Rather than quick fixes and get-fit-fast schemes, Ellison focuses on making solid progress using the basic foundations of nutrition, which apply not just to high-level athletes, but the average person, too.
“The way we work, it’s about long-term behaviour change, long-term relationships, long-term education, changing the way athletes and coaches work, working together as a team towards a long-term goal,” he says.
He favours a food-first approach, with white meat and oily fish preferred to supplements, although the latter is crucial to Joshua’s training.
“When you’re training four hours a day, twice a day, your opportunities to eat are massively reduced,” he says.

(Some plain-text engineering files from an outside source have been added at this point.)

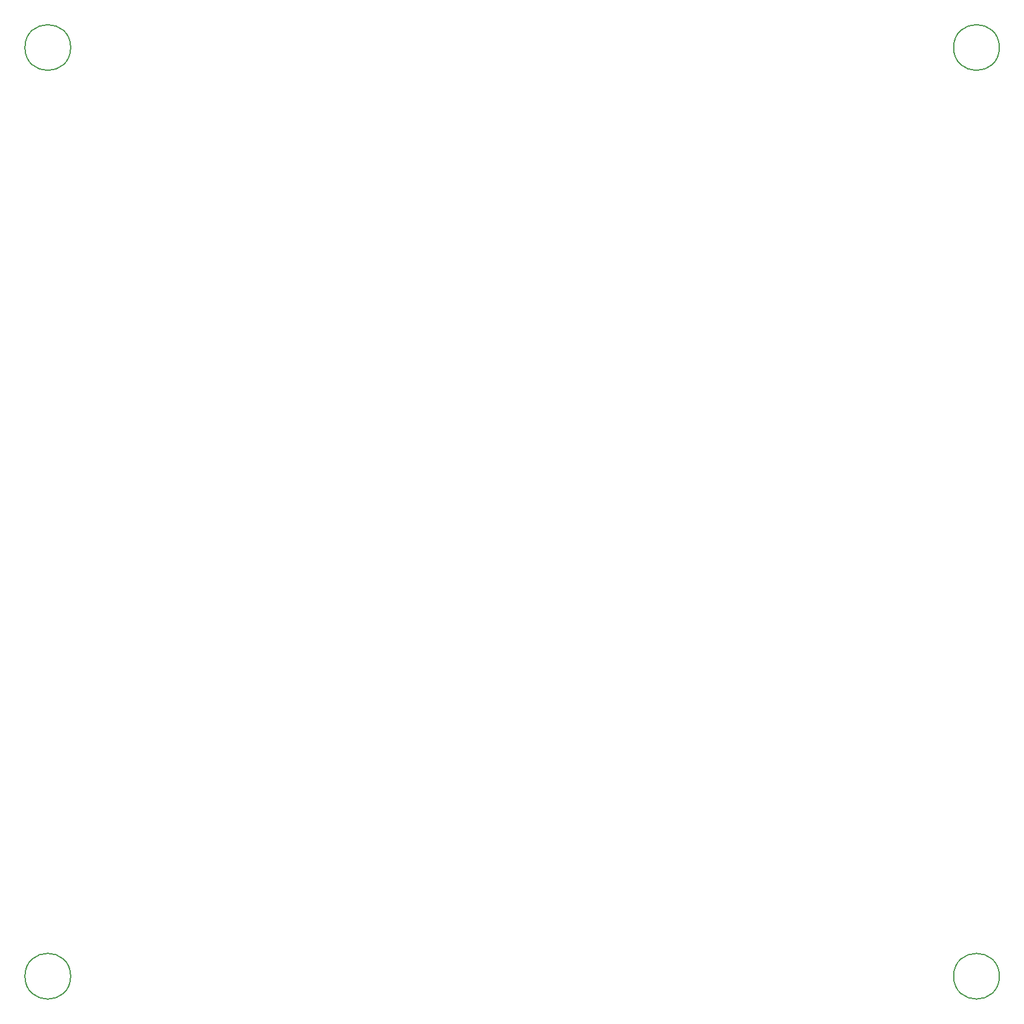
<source format=gbr>
%TF.GenerationSoftware,KiCad,Pcbnew,8.0.4*%
%TF.CreationDate,2024-08-19T15:11:55+02:00*%
%TF.ProjectId,RocSync_testing,526f6353-796e-4635-9f74-657374696e67,rev?*%
%TF.SameCoordinates,Original*%
%TF.FileFunction,Other,Comment*%
%FSLAX46Y46*%
G04 Gerber Fmt 4.6, Leading zero omitted, Abs format (unit mm)*
G04 Created by KiCad (PCBNEW 8.0.4) date 2024-08-19 15:11:55*
%MOMM*%
%LPD*%
G01*
G04 APERTURE LIST*
%ADD10C,0.150000*%
G04 APERTURE END LIST*
D10*
%TO.C,H3*%
X193200000Y-190000000D02*
G75*
G02*
X186800000Y-190000000I-3200000J0D01*
G01*
X186800000Y-190000000D02*
G75*
G02*
X193200000Y-190000000I3200000J0D01*
G01*
%TO.C,H2*%
X193200000Y-60000000D02*
G75*
G02*
X186800000Y-60000000I-3200000J0D01*
G01*
X186800000Y-60000000D02*
G75*
G02*
X193200000Y-60000000I3200000J0D01*
G01*
%TO.C,H1*%
X63200000Y-60000000D02*
G75*
G02*
X56800000Y-60000000I-3200000J0D01*
G01*
X56800000Y-60000000D02*
G75*
G02*
X63200000Y-60000000I3200000J0D01*
G01*
%TO.C,H4*%
X63200000Y-190000000D02*
G75*
G02*
X56800000Y-190000000I-3200000J0D01*
G01*
X56800000Y-190000000D02*
G75*
G02*
X63200000Y-190000000I3200000J0D01*
G01*
%TD*%
M02*

</source>
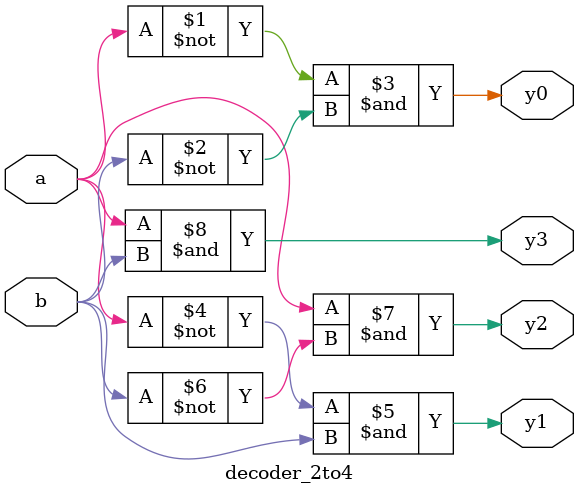
<source format=v>
`timescale 1ns / 1ps

module decoder_2to4 (
    input a,b,      
    output y0,y1,y2,y3);

            assign y0=(~a)&(~b);
            assign y1=(~a)&(b);
            assign y2=(a)&(~b);
            assign y3=(a)&(b); 
           
endmodule


</source>
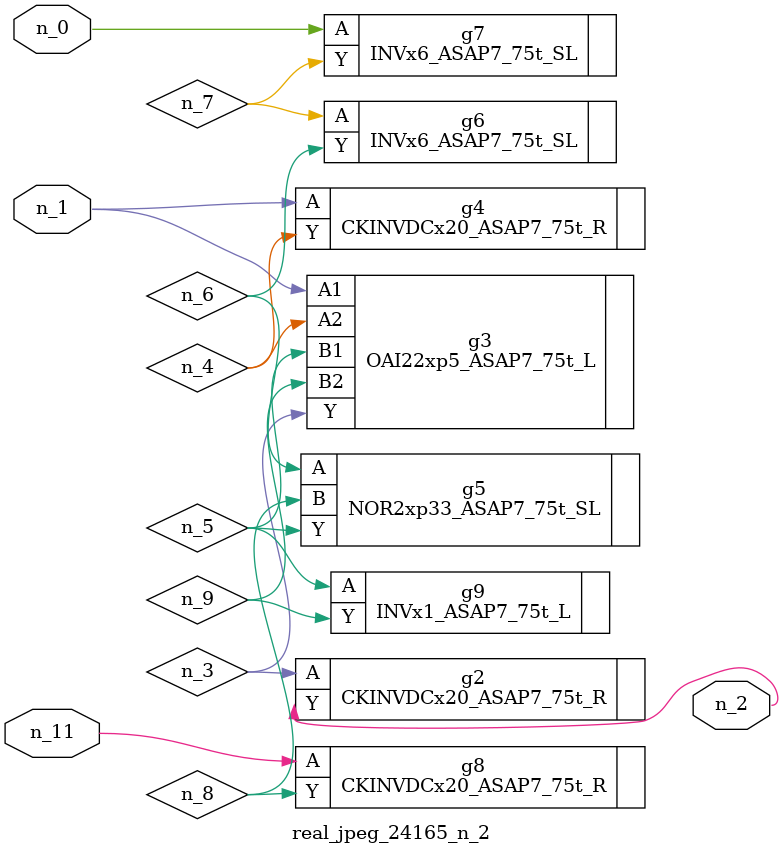
<source format=v>
module real_jpeg_24165_n_2 (n_1, n_11, n_0, n_2);

input n_1;
input n_11;
input n_0;

output n_2;

wire n_5;
wire n_4;
wire n_8;
wire n_6;
wire n_7;
wire n_3;
wire n_9;

INVx6_ASAP7_75t_SL g7 ( 
.A(n_0),
.Y(n_7)
);

OAI22xp5_ASAP7_75t_L g3 ( 
.A1(n_1),
.A2(n_4),
.B1(n_5),
.B2(n_9),
.Y(n_3)
);

CKINVDCx20_ASAP7_75t_R g4 ( 
.A(n_1),
.Y(n_4)
);

CKINVDCx20_ASAP7_75t_R g2 ( 
.A(n_3),
.Y(n_2)
);

INVx1_ASAP7_75t_L g9 ( 
.A(n_5),
.Y(n_9)
);

NOR2xp33_ASAP7_75t_SL g5 ( 
.A(n_6),
.B(n_8),
.Y(n_5)
);

INVx6_ASAP7_75t_SL g6 ( 
.A(n_7),
.Y(n_6)
);

CKINVDCx20_ASAP7_75t_R g8 ( 
.A(n_11),
.Y(n_8)
);


endmodule
</source>
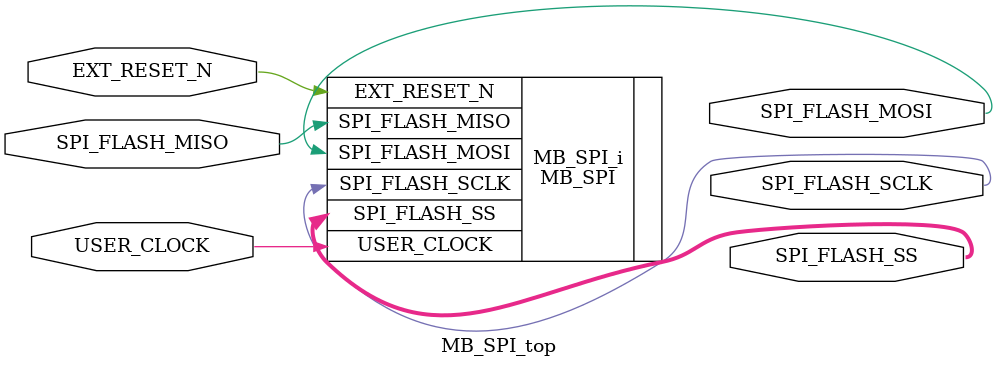
<source format=v>

module MB_SPI_top
  (
    EXT_RESET_N,
    USER_CLOCK,
    SPI_FLASH_SS,
    SPI_FLASH_MOSI,
    SPI_FLASH_SCLK,
    SPI_FLASH_MISO
  );
  input EXT_RESET_N;
  input USER_CLOCK;
  output [9:0] SPI_FLASH_SS;
  output SPI_FLASH_MOSI;
  output SPI_FLASH_SCLK;
  input SPI_FLASH_MISO;

  (* BOX_TYPE = "user_black_box" *)
  MB_SPI
    MB_SPI_i (
      .EXT_RESET_N ( EXT_RESET_N ),
      .USER_CLOCK ( USER_CLOCK ),
      .SPI_FLASH_SS ( SPI_FLASH_SS ),
      .SPI_FLASH_MOSI ( SPI_FLASH_MOSI ),
      .SPI_FLASH_SCLK ( SPI_FLASH_SCLK ),
      .SPI_FLASH_MISO ( SPI_FLASH_MISO )
    );

endmodule


</source>
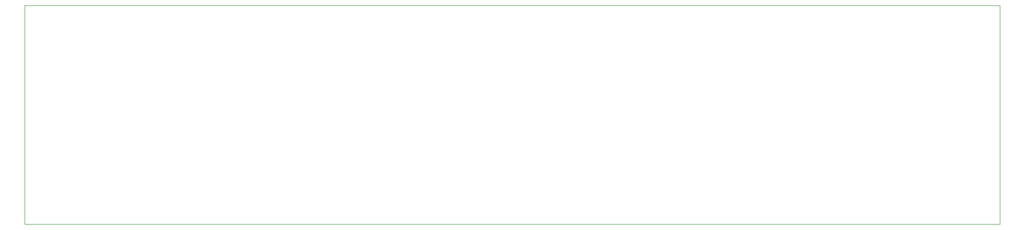
<source format=gm1>
G04 #@! TF.GenerationSoftware,KiCad,Pcbnew,6.0.4-6f826c9f35~116~ubuntu18.04.1*
G04 #@! TF.CreationDate,2022-05-10T11:21:29+08:00*
G04 #@! TF.ProjectId,XT60_connectors,58543630-5f63-46f6-9e6e-6563746f7273,rev?*
G04 #@! TF.SameCoordinates,Original*
G04 #@! TF.FileFunction,Profile,NP*
%FSLAX46Y46*%
G04 Gerber Fmt 4.6, Leading zero omitted, Abs format (unit mm)*
G04 Created by KiCad (PCBNEW 6.0.4-6f826c9f35~116~ubuntu18.04.1) date 2022-05-10 11:21:29*
%MOMM*%
%LPD*%
G01*
G04 APERTURE LIST*
G04 #@! TA.AperFunction,Profile*
%ADD10C,0.100000*%
G04 #@! TD*
G04 APERTURE END LIST*
D10*
X190500000Y-81280000D02*
X27305000Y-81280000D01*
X208280000Y-81280000D02*
X190500000Y-81280000D01*
X27305000Y-81280000D02*
X27305000Y-40640000D01*
X27305000Y-40640000D02*
X208280000Y-40640000D01*
X208280000Y-40640000D02*
X208280000Y-81280000D01*
M02*

</source>
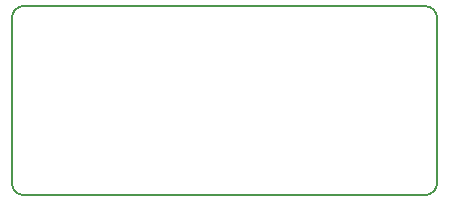
<source format=gbr>
%TF.GenerationSoftware,KiCad,Pcbnew,(5.1.10)-1*%
%TF.CreationDate,2021-08-13T02:35:10+08:00*%
%TF.ProjectId,Pmod-8bitDAC-R-2R,506d6f64-2d38-4626-9974-4441432d522d,rev?*%
%TF.SameCoordinates,Original*%
%TF.FileFunction,Profile,NP*%
%FSLAX46Y46*%
G04 Gerber Fmt 4.6, Leading zero omitted, Abs format (unit mm)*
G04 Created by KiCad (PCBNEW (5.1.10)-1) date 2021-08-13 02:35:10*
%MOMM*%
%LPD*%
G01*
G04 APERTURE LIST*
%TA.AperFunction,Profile*%
%ADD10C,0.200000*%
%TD*%
G04 APERTURE END LIST*
D10*
X148170900Y-112698500D02*
X114170900Y-112698500D01*
X148170900Y-112698500D02*
G75*
G02*
X149170900Y-113698500I0J-1000000D01*
G01*
X114170900Y-128698500D02*
X148170900Y-128698500D01*
X114170900Y-128698500D02*
G75*
G02*
X113170900Y-127698500I0J1000000D01*
G01*
X149170900Y-127698500D02*
X149170900Y-113698500D01*
X113170900Y-113698500D02*
G75*
G02*
X114170900Y-112698500I1000000J0D01*
G01*
X113170900Y-113698500D02*
X113170900Y-127698500D01*
X149170900Y-127698500D02*
G75*
G02*
X148170900Y-128698500I-1000000J0D01*
G01*
M02*

</source>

“If we can use liquids to get in some proteins and carbohydrates quickly, then that serves a great purpose.
“It helps us recover quickly, doesn’t impact on appetite as much, and lets us have a proper meal an hour later.
“Without those liquids, we’d be screwed.”
But how about those gym buffs who will never not be seen without a protein shake?
A prepared recovery meal – a chicken pitta with fresh salad, for example – is far superior nutritionally, Ellison says, not to mention more cost-effective.
Ultimately, though, whether you’re a heavyweight champion or occasional gym goer, it always comes back to the fundamentals.
As Ellison puts it: “If you’re not doing the right training, and your diet’s a load of shit, you’re wasting your time.”